Bernardo Carducci, director del Instituto de Investigación de la Timidez de la Universidad del Sureste de Indiana, me dijo que pensara positivamente y me olvidara de que la gente pudiera criticar mi forma de bailar. “Las personas inhibidas se enfocan en sus rasgos negativos”, señaló. “Tú eliges recordar un comentario negativo que recibiste en vez de las 50 cosas que hiciste bien. “Lo cierto es que a nadie le importa cómo bailas; a quien debe importarle es a ti”. También me aconsejó que bailara estando sobria, porque quienes beben para vencer la timidez atribuyen su éxito al alcohol, y no a su afán por aprender.

Esa semana invité a mi amiga Paula, una gran bailarina de salsa, a nuestro club local. Tomé agua mineral hasta que empezó a sonar un tema que me gustaba, y nos dirigimos a la pista. Estaban sólo unas 10 personas bailando, así que no había ninguna multitud para camuflarme. Con todo, bailé como había ensayado en casa. ¡Fue una sensación increíble! Hasta levanté las manos mientras bailaba, lo que jamás había hecho en público.

—¡No bailas nada mal! —me gritó Paula entre el fragor de la música.

No podía sentirme más feliz.

Poco tiempo después, Michael y yo pasamos caminando frente a un bar y le sugerí que entráramos. No le dije que había querido visitar ese lugar durante años, pero que nunca me había animado por el miedo que me daba la pista de baile.

Dentro del bar la música resonaba, y las parejas llenaban la pista de baile. Nos sentamos y empezamos a charlar. Una hora después, seguíamos sentados, así que tomé a Michael de la mano y lo conduje hasta el gentío que daba vueltas, a pesar de que una voz en mi cabeza me decía: “Esta música no es la adecuada. ¿Cómo vas a bailar con una banda en vivo?”

Fue entonces cuando me di cuenta de que no me iba a importar lo que pasara esa noche. Mi verdadero baile

de la victoria, por llamarlo así, había tenido lugar cuando salí con Paula. No necesitaba demostrarle a Michael que era lo bastante valiente para moverme en una pista de baile; necesitaba demostrármelo a mí misma, y ya lo había hecho. Si había podido bailar en un sitio lleno de desconocidos, sin duda podría hacerlo otra vez con el hombre que me amaba.
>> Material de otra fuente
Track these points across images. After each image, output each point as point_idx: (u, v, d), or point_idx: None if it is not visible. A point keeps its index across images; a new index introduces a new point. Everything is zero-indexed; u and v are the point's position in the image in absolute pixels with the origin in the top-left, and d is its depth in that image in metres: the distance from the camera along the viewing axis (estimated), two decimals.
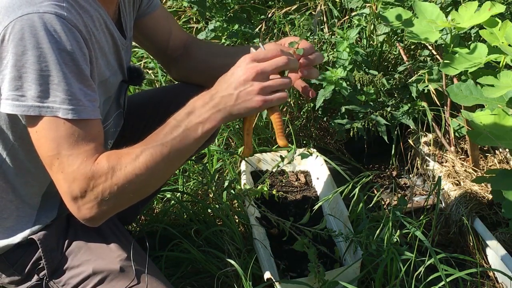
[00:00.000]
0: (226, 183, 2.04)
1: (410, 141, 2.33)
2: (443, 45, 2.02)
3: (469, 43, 2.12)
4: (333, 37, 2.35)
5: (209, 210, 1.96)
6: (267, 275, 1.59)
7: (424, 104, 2.23)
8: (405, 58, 2.34)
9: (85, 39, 1.16)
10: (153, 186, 1.22)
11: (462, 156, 2.18)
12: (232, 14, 2.55)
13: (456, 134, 2.19)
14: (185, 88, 1.67)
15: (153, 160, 1.15)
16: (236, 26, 2.52)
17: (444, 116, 2.16)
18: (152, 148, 1.16)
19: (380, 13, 2.13)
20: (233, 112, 1.18)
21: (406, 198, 2.15)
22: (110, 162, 1.14)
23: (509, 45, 1.74)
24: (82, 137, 1.13)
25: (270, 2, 2.80)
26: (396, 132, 2.29)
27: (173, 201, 2.03)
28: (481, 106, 1.97)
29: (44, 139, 1.13)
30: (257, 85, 1.16)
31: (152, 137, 1.18)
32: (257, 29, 2.56)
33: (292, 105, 2.43)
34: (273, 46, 1.35)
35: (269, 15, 2.62)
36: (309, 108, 2.44)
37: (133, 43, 1.64)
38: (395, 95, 2.31)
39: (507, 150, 2.14)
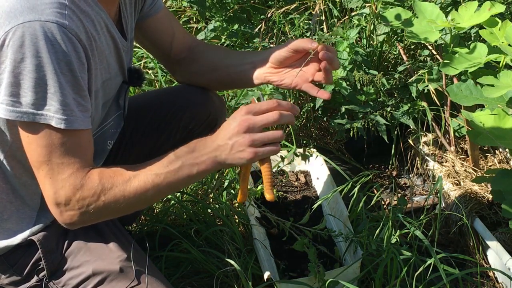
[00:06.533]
0: (226, 183, 2.04)
1: (410, 141, 2.33)
2: (443, 45, 2.02)
3: (469, 43, 2.12)
4: (332, 37, 2.35)
5: (209, 210, 1.96)
6: (267, 275, 1.60)
7: (424, 104, 2.23)
8: (405, 58, 2.33)
9: (84, 48, 1.17)
10: (137, 208, 1.27)
11: (462, 156, 2.18)
12: (232, 14, 2.55)
13: (456, 134, 2.19)
14: (187, 90, 1.67)
15: (144, 187, 1.20)
16: (236, 26, 2.52)
17: (444, 116, 2.15)
18: (145, 175, 1.20)
19: (380, 13, 2.13)
20: (227, 161, 1.22)
21: (406, 198, 2.15)
22: (102, 180, 1.18)
23: (509, 45, 1.74)
24: (74, 146, 1.16)
25: (270, 2, 2.80)
26: (396, 132, 2.29)
27: (173, 201, 2.03)
28: (481, 106, 1.96)
29: (36, 144, 1.15)
30: (247, 137, 1.19)
31: (148, 164, 1.22)
32: (257, 29, 2.56)
33: None
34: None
35: (269, 15, 2.62)
36: (309, 108, 2.43)
37: (137, 45, 1.64)
38: (395, 95, 2.31)
39: (507, 150, 2.14)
La banda tocaba, y yo me balanceaba y bailaba lentamente con Michael, que no tenía idea de todo lo que había hecho para llegar a ese momento. Era en verdad muy estimulante estar moviéndome sin tener que disculparme ni sentirme incómoda. Me sentía libre.

Luego me di cuenta de que no recordaba cómo se veía Michael mientras bailábamos, y eso me hizo reír. Carducci tenía razón: había estado tan obsesionada conmigo misma, que ni siquiera había prestado atención a mi amado. Creo que tendré que invitarlo a bailar otra vez, y pronto.